SELECTED EXCERPT:
El cantante Justin Timberlake actua en el escenario de Vivint Smart Home Arena durante su gira “The Man Of The Woods Tour” en Salt el 12 de abril, en la ciudad de Salt Lake City, UT, EE.UU.
Justin Timberlake was in Salt Lake City on Thursday night, and it was frustratingly awful … except for the parts that were brilliantly entertaining
The Salt Lake Tribune — If you think “concert” and “show” are interchangeable terms, Justin Timberlake’s performance Thursday night at Vivint Smart Home Arena in Salt Lake City aptly demonstrated the difference.
Beyond the laser lights, and the sheer, hanging projection screens, and the stylized-Z-shaped walkway that effectively added two more stages, there’s the fact that Timberlake was accompanied by two guitarists, a bassist, a drummer, a percussionist, two keyboardists, a four-piece horn section, four backing singers, and six dancers.
Unless you’re at the symphony, 22 people onstage simultaneously is a bit too hectic and chaotic to qualify as a concert.
Furthermore, so many of the set’s early tracks seemed to treat lyrics as mere time-killers and space-fillers until the next choreography routine kicked in.
To be fair, none of that mattered much to the thousands of fans ready to lose their minds every time he so much as glanced in their direction.
Alas, as I suspect I am not Justin Timberlake’s target demographic, I was hoping for a bit more.

EXCERPTED DATA:
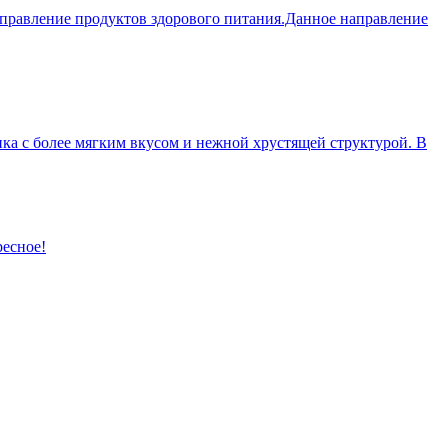
правление продуктов здорового питания.Данное направление
ка с более мягким вкусом и нежной хрустящей структурой. В
ресное!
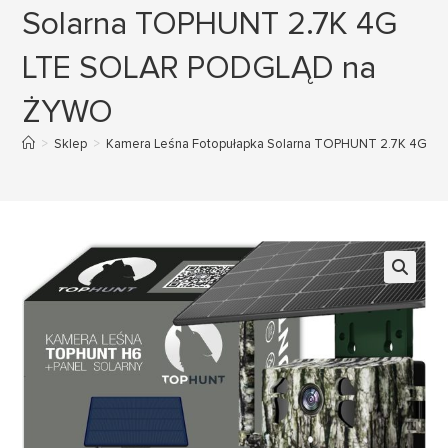
Solarna TOPHUNT 2.7K 4G
LTE SOLAR PODGLĄD na
ŻYWO
>
Sklep
>
Kamera Leśna Fotopułapka Solarna TOPHUNT 2.7K 4G 
🔍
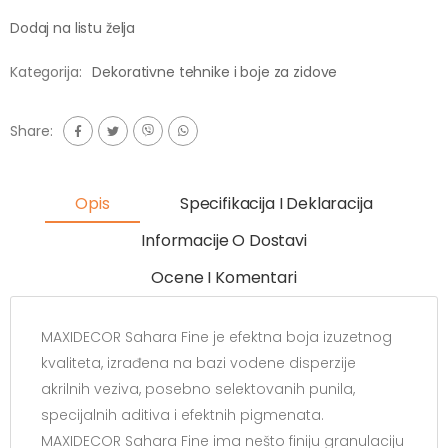
Dodaj na listu želja
Kategorija:
Dekorativne tehnike i boje za zidove
Share:
Opis
Specifikacija I Deklaracija
Informacije O Dostavi
Ocene I Komentari
MAXIDECOR Sahara Fine je efektna boja izuzetnog
kvaliteta, izrađena na bazi vodene disperzije
akrilnih veziva, posebno selektovanih punila,
specijalnih aditiva i efektnih pigmenata.
MAXIDECOR Sahara Fine ima nešto finiju granulaciju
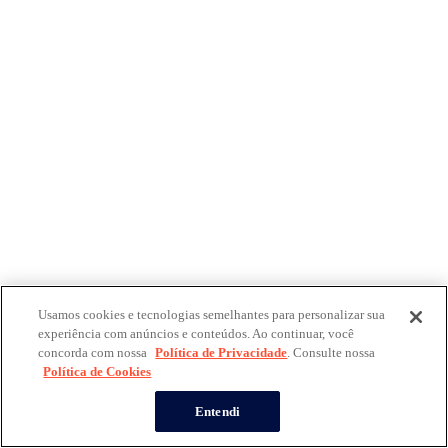
Usamos cookies e tecnologias semelhantes para personalizar sua
experiência com anúncios e conteúdos. Ao continuar, você
concorda com nossa
Política de Privacidade
. Consulte nossa
Política de Cookies
Entendi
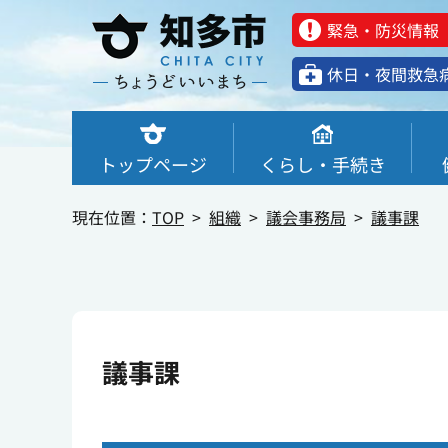
緊急・防災情報
休⽇・夜間救急
トップページ
くらし・手続き
現在位置：
TOP
組織
議会事務局
議事課
議事課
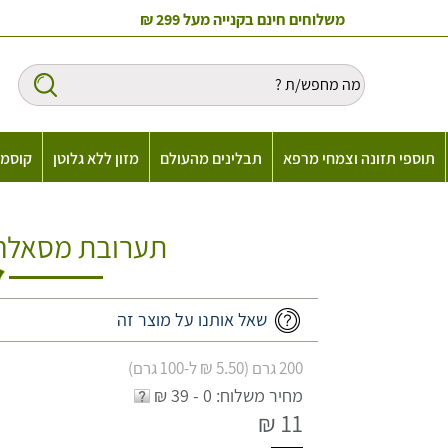
משלוחים חינם בקנייה מעל 299 ₪
תוספי תזונה וצמחי מרפא
תבלינים מהעולם
מזון ללא גלוטן
קוסמט
תערובת מסאלה-ckle masala
שאל אותנו על מוצר זה
200 גרם (5.50 ₪ ל-100 גרם)
מחיר משלוח: 0 - 39 ₪
11 ₪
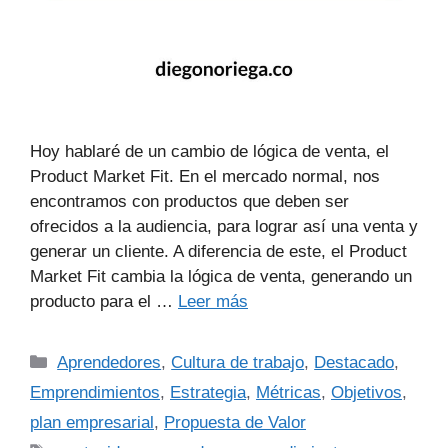
Hoy hablaré de un cambio de lógica de venta, el
Product Market Fit. En el mercado normal, nos
encontramos con productos que deben ser
ofrecidos a la audiencia, para lograr así una venta y
generar un cliente. A diferencia de este, el Product
Market Fit cambia la lógica de venta, generando un
producto para el …
Leer más
Aprendedores
,
Cultura de trabajo
,
Destacado
,
Emprendimientos
,
Estrategia
,
Métricas
,
Objetivos
,
plan empresarial
,
Propuesta de Valor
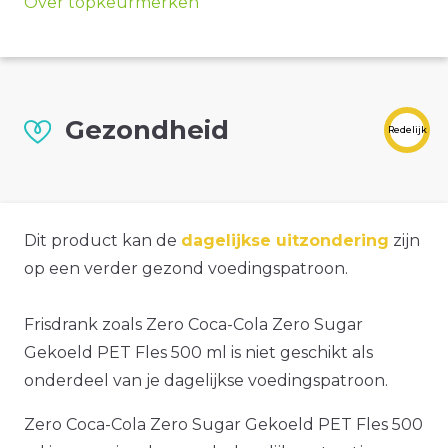
Over topkeurmerken
Gezondheid
Redelijk
Dit product kan de
dagelijkse uitzondering
zijn
op een verder gezond voedingspatroon.
Frisdrank zoals Zero Coca-Cola Zero Sugar
Gekoeld PET Fles 500 ml is niet geschikt als
onderdeel van je dagelijkse voedingspatroon.
Zero Coca-Cola Zero Sugar Gekoeld PET Fles 500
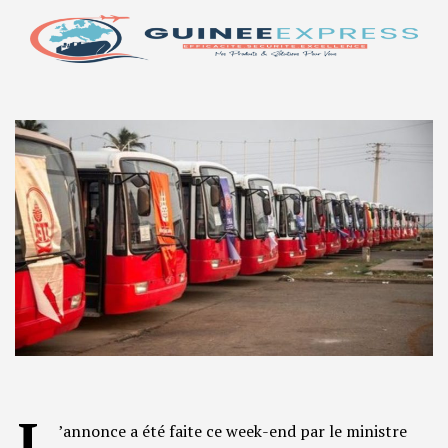
L
’annonce a été faite ce week-end par le ministre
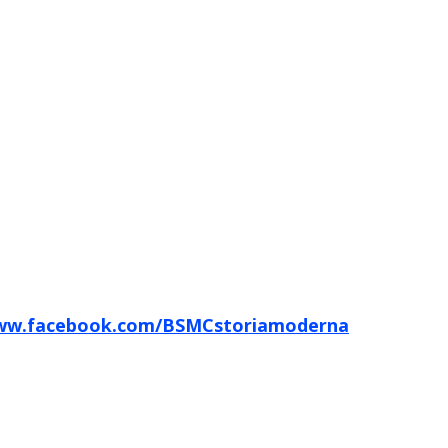
www.facebook.com/BSMCstoriamoderna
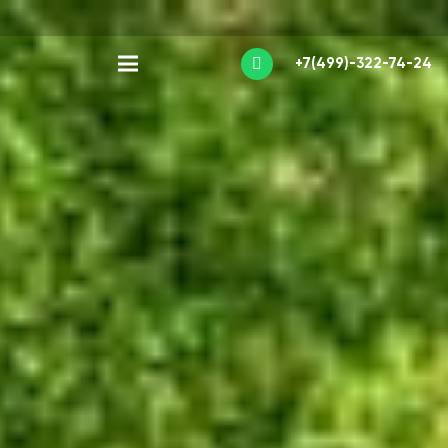
+7(499)-322-74-24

STUDY QUESTIONS:
1) In the listing, rename "Política" to "Normativa" in the lines from the one with "Usamos cookies e" to the one with "Propuesta de Valor", and keep everything else as it is. Leave the pictures out of your answer.
2) Go on with the review of Justin Timberlake's Salt Lake City show from the point where it stops.
The listing is unrelated to the Timberlake concert review.

RESPONSES PER TASK:
1)
Usamos cookies e tecnologias semelhantes para personalizar sua
experiência com anúncios e conteúdos. Ao continuar, você
concorda com nossa
Normativa de Privacidade
. Consulte nossa
Normativa de Cookies
Entendi
緊急・防災情報
休⽇・夜間救急
トップページ
くらし・手続き
現在位置：
TOP
組織
議会事務局
議事課
議事課
משלוחים חינם בקנייה מעל 299 ₪
תוספי תזונה וצמחי מרפא
תבלינים מהעולם
מזון ללא גלוטן
קוסמט
תערובת מסאלה-ckle masala
שאל אותנו על מוצר זה
200 גרם (5.50 ₪ ל-100 גרם)
מחיר משלוח: 0 - 39 ₪
11 ₪
Hoy hablaré de un cambio de lógica de venta, el
Product Market Fit. En el mercado normal, nos
encontramos con productos que deben ser
ofrecidos a la audiencia, para lograr así una venta y
generar un cliente. A diferencia de este, el Product
Market Fit cambia la lógica de venta, generando un
producto para el …
Leer más
Aprendedores
,
Cultura de trabajo
,
Destacado
,
Emprendimientos
,
Estrategia
,
Métricas
,
Objetivos
,
plan empresarial
,
Propuesta de Valor

2)
At times, he did deliver. As the set progressed toward the tunes that relegated the dancers to afterthoughts and deservedly shifted more of the focus to his captivating band and brilliantly-harmonized vocalists, that was when someone not already obsessed with him and predisposed to fawning over his every move could really recognize and appreciate his skill.
That was the most frustrating realization of the night, though — he’s clearly a talented and charismatic performer, but how he chooses to deploy it all proved maddeningly inconsistent.
There were moments I loved, like when he let his voice do the work instead of his feet. But there were also so many I loathed — bored as I was by yet another break in his singing so that he could dance instead. I’m convinced there is a skilled musician in there somewhere, but it was frequently too much effort to go looking for it, buried as it was beneath so many excessive and unnecessary layers of “showman”.
Opening song • “Filthy”, Justin Timberlake’s lead single from his new album, kicked off the proceedings in stilted, bizarre fashion. As the bass- and synth-heavy music blared, he belted out spoken-word-style excessive repetitions of such tepid lyrics as “If you know what’s good” and “Haters gon’ say it’s fake”. Go ahead and call me a hater, then — there was not one authentic bit of music in the whole song.
Highlight(s) • On the other hand, Justin Timberlake’s performance of “Mirrors” was the total package. For one thing, it felt like the first genuine moment of him being content to sing — and when he wants to do that, the man can sing. Beyond that, the song had a beautiful, dramatic arc, thanks to tension added by the band’s slow, simmering build, and the singers’ lovely vocal augmentations. The crowd singalong at song’s end was a demonstration of pure joy, of legitimately being caught up in the moment. A late-in-the-set performance of “Say Something”, featuring Timberlake on an acoustic guitar, then the vocalists joining in and lifting it to a swell, then the full band filling it out with buoyant energy, was a close runner-up.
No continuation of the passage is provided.